The example you mention is a little overly simplified for my taste. But the sentiment is right: correcting for collinearity is not a post-hoc procedure. This is guaranteed to lead to data dredging, since the result of collinearity is variance inflation, and adding or removing factors to get significant results (i.e. from reduced variance) is not a statistically sound procedure.
To dive into the example more, I think we have to distinguish randomized experimental studies and pseudo-randomized or observational studies.
randomized approaches
#randomized approaches BasicallyBasically, the examples suggests in both scenarios: use experimental or pseudo-experimental design to reduce collinearity of factors. Randomization should eliminate collinearity. This is called the randomization assumption. Blocking or blocked randomization, or blocked design, ensures that covariates are balanced exactly rather than probabilistically (i.e. in their expected value). Similar to this is re-randomization; you can re-roll your die to obtain covariate levels which are balanced if the cohort design is not staggered. Other blocking strategies have been discussed elsewhere, like Latin Squares, and so on.
pseudo-randomized approaches
In observational studies, then, a new field of causal modeling has emphasized the rationale for adjusting for certain variables in the analysis. With regards to whether it causes collinearity or not, we say, "So what?" And include it anyway. For instance, social depravity is highly correlated with the likelihood of child smoking and it is also highly correlated with children's health. When you adjust for its influence in measures of association between smoking and health, you find a somewhat attenuated estimate. This is because, by not accounting for social depravity, smoking is to some extent a measure of the hardship of life: low income, stable housing, adequate food, and so on, as well as the direct effect of smoking on health.
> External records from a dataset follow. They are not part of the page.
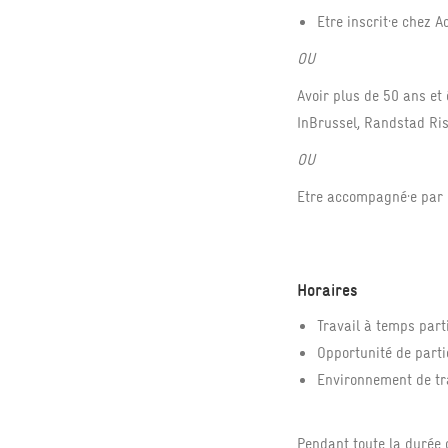
Etre inscrit·e chez Ac
OU
Avoir plus de 50 ans et
InBrussel, Randstad Ri
OU
Etre accompagné·e par 
Horaires
Travail à temps parti
Opportunité de parti
Environnement de tr
Pendant toute la durée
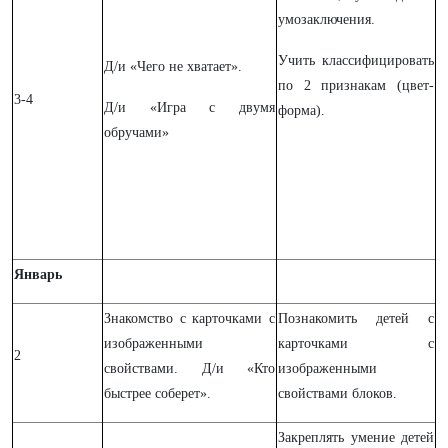
умозаключения.
Учить классифицировать
Д/и «Чего не хватает».
по 2 признакам (цвет-
3-4
Д/и «Игра с двумя
форма).
обручами»
Январь
Знакомство с карточками с
Познакомить детей с
изображенными
карточками с
2
свойствами. Д/и «Кто
изображенными
быстрее соберет».
свойствами блоков.
Закреплять умение детей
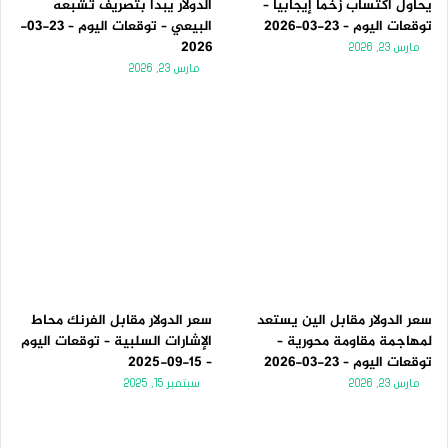
يحاول اكتساب زخماً إيجابياً –
الدولار يبدأ بتصريف تشبعه
توقعات اليوم – 23-03-2026
البيعي – توقعات اليوم – 23-03-
2026
مارس 23, 2026
مارس 23, 2026
سعر الدولار مقابل الين يستعد
سعر الدولار مقابل الفرنك محاط
لمهاجمة مقاومة محورية –
الإشارات السلبية – توقعات اليوم
توقعات اليوم – 23-03-2026
– 15-09-2025
مارس 23, 2026
سبتمبر 15, 2025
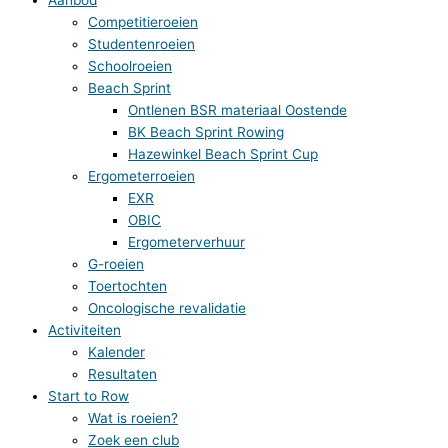
Competitieroeien
Studentenroeien
Schoolroeien
Beach Sprint
Ontlenen BSR materiaal Oostende
BK Beach Sprint Rowing
Hazewinkel Beach Sprint Cup
Ergometerroeien
EXR
OBIC
Ergometerverhuur
G-roeien
Toertochten
Oncologische revalidatie
Activiteiten
Kalender
Resultaten
Start to Row
Wat is roeien?
Zoek een club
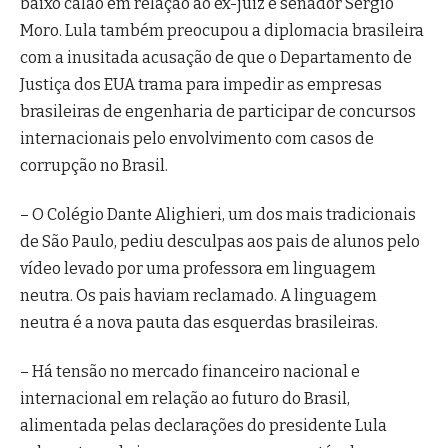
baixo calão em relação ao ex-juiz e senador Sergio
Moro. Lula também preocupou a diplomacia brasileira
com a inusitada acusação de que o Departamento de
Justiça dos EUA trama para impedir as empresas
brasileiras de engenharia de participar de concursos
internacionais pelo envolvimento com casos de
corrupção no Brasil.
– O Colégio Dante Alighieri, um dos mais tradicionais
de São Paulo, pediu desculpas aos pais de alunos pelo
vídeo levado por uma professora em linguagem
neutra. Os pais haviam reclamado. A linguagem
neutra é a nova pauta das esquerdas brasileiras.
– Há tensão no mercado financeiro nacional e
internacional em relação ao futuro do Brasil,
alimentada pelas declarações do presidente Lula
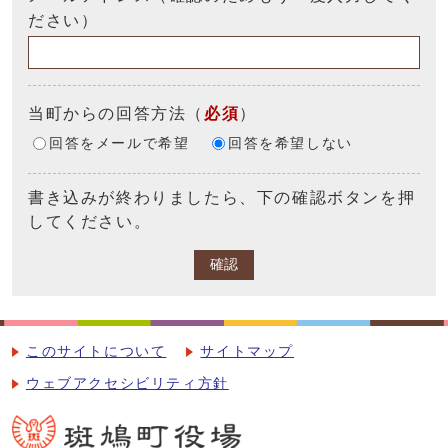
ださい）
当町からの回答方法
（
必須
）
回答をメールで希望
回答を希望しない
書き込みが終わりましたら、下の確認ボタンを押
してください。
確認
このサイトについて
サイトマップ
ウェブアクセシビリティ方針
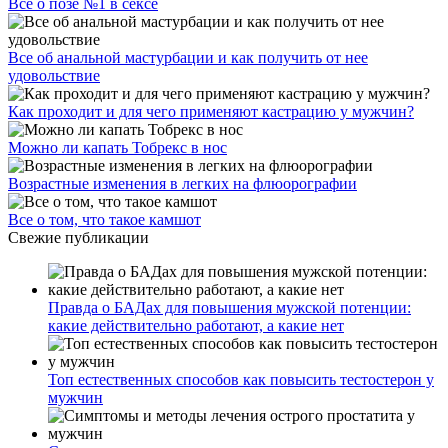
Все о позе №1 в сексе
Все об анальной мастурбации и как получить от нее
удовольствие
Как проходит и для чего применяют кастрацию у мужчин?
Можно ли капать Тобрекс в нос
Возрастные изменения в легких на флюорографии
Все о том, что такое камшот
Свежие публикации
Правда о БАДах для повышения мужской потенции:
какие действительно работают, а какие нет
Топ естественных способов как повысить тестостерон у
мужчин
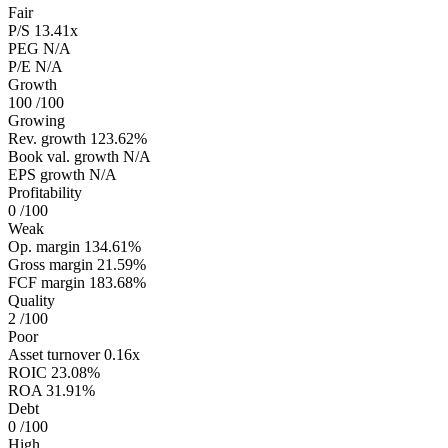
Fair
P/S
13.41x
PEG
N/A
P/E
N/A
Growth
100
/100
Growing
Rev. growth
123.62%
Book val. growth
N/A
EPS growth
N/A
Profitability
0
/100
Weak
Op. margin
134.61%
Gross margin
21.59%
FCF margin
183.68%
Quality
2
/100
Poor
Asset turnover
0.16x
ROIC
23.08%
ROA
31.91%
Debt
0
/100
High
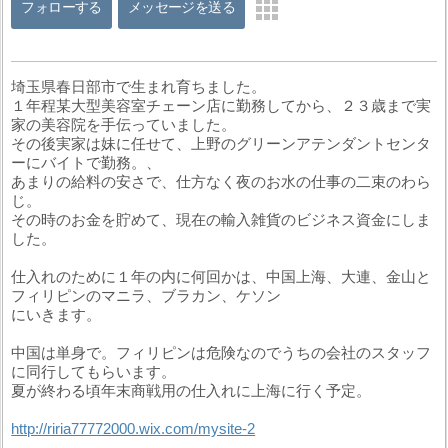
フォローする
メッセージを送る
埼玉県春日部市で生まれ育ちました。
１年程某大型美容室チェーン店に勤務してから、２３歳まで実
家の美容院を手伝っていました。
その後実家は妹に任せて、上野のグリーンアテンダントセンタ
ーにバイトで勤務。、
あまりの給料の安さで、仕方なく夜のお水の仕事の二束のわら
じ。
その時のお金を貯めて、現在の輸入雑貨のビジネス資金にしま
した。
仕入れのために１年の内に何回かは、中国上海、大連、金山と
フィリピンのマニラ、ブラカン、ケソン
にいきます。
中国は単身で。フィリピンは危険なのでうちの会社のスタッフ
に同行してもらいます。
夏が終わる頃年末商戦用の仕入れに上海に行く予定。
http://riria77772000.wix.com/mysite-2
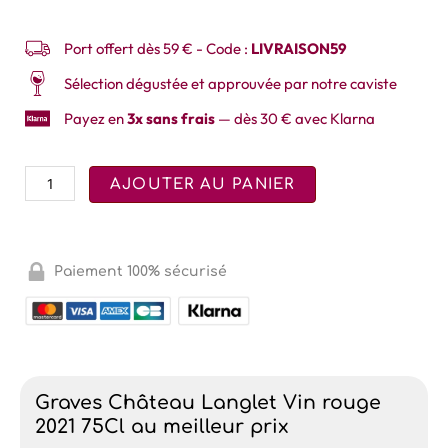
Port offert dès 59 € - Code :
LIVRAISON59
Sélection dégustée et approuvée par notre caviste
Payez en
3x sans frais
— dès 30 € avec Klarna
AJOUTER AU PANIER
Paiement 100% sécurisé
Graves Château Langlet Vin rouge
2021 75Cl au meilleur prix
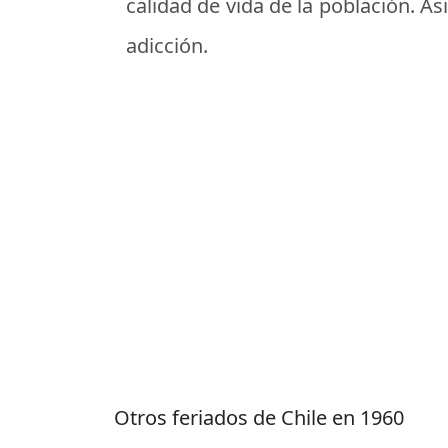
calidad de vida de la población. A
adicción.
Otros feriados de Chile en 1960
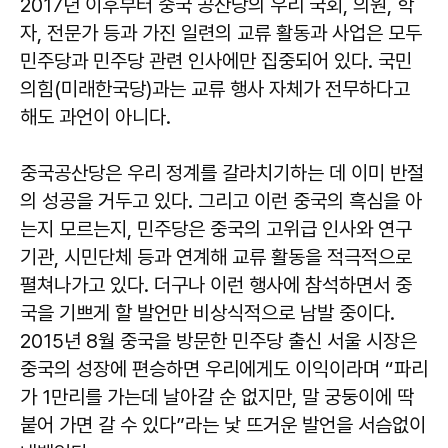
2017년 이후부터 중국 공산당의 우리 국회, 의원, 학
자, 전문가 등과 가진 일련의 교류 활동과 사업은 모두
민주당과 민주당 관련 인사에만 집중되어 있다. 국민
의힘(미래한국당)과는 교류 행사 자체가 전무하다고
해도 과언이 아니다.
중국공산당은 우리 정계를 갈라치기하는 데 이미 반절
의 성공을 거두고 있다. 그리고 이런 중국의 흑심을 아
는지 모르는지, 민주당은 중국의 고위급 인사와 연구
기관, 시민단체 등과 연계해 교류 활동을 적극적으로
펼쳐나가고 있다. 더구나 이런 행사에 참석하면서 중
국을 기쁘게 할 발언만 비상식적으로 남발 중이다.
2015년 8월 중국을 방문한 민주당 출신 서울 시장은
중국의 성장에 편승하면 우리에게도 이익이라며 “파리
가 1만리를 가는데 날아갈 순 없지만, 말 궁둥이에 딱
붙어 가면 갈 수 있다”라는 낯 뜨거운 발언을 서슴없이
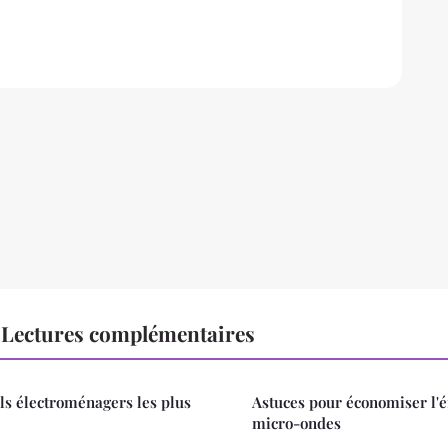
Lectures complémentaires
ls électroménagers les plus
Astuces pour économiser l'é
micro-ondes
Often studies aren't randomized, so that several confounding variables may affect the association between a pseudo-treatment and an outcome. Here, a pseudo-treatment is something that can't be randomized for one reason or another, like smoking in children. Matching or paired design based on exposed and unexposed individuals in strata defined by confounders would result in the confounders being orthogonal to the exposure. The distribution of confounders then is balanced between exposed and unexposed participants (you may also categorize the exposure into quantiles or such and obtained matched samples there).
Related to this, you might consider using propensity matching. The concept was born out of an approach to blend observational and experimental design. It turns out, if you can construct a prediction model for the likelihood of receipt of exposure, based on measured confounding variables, that model produces a propensity score. By matching equally likely cases and controls, you may obtain a subsample of the observational sample which is "balanced" in some sense. But again, choice of confounders post hoc is often a bad idea, because we rarely just "conveniently" measure them, they must be pre-specified. Omitting confounders results in poor performance and bias of propensity matched analyses.
However, both of these approaches are equivalent to just adjusting for the confounders in the model.
So in both cases, collinearity is something which is addressed a priori to data collection. The question, then, shouldn't be how to prevent collinearity from a data analysis perspective. It's simply to make a note of it, and account for the reduction in power. If a factor is the correct thing to adjust for in a model, you must do it if you can. If it renders results non-significant when an association would be expected, you may hypothesize that variance inflation overspent your power, and additionally report unadjusted associations, commenting on their differences. This would be an inconclusive finding, however.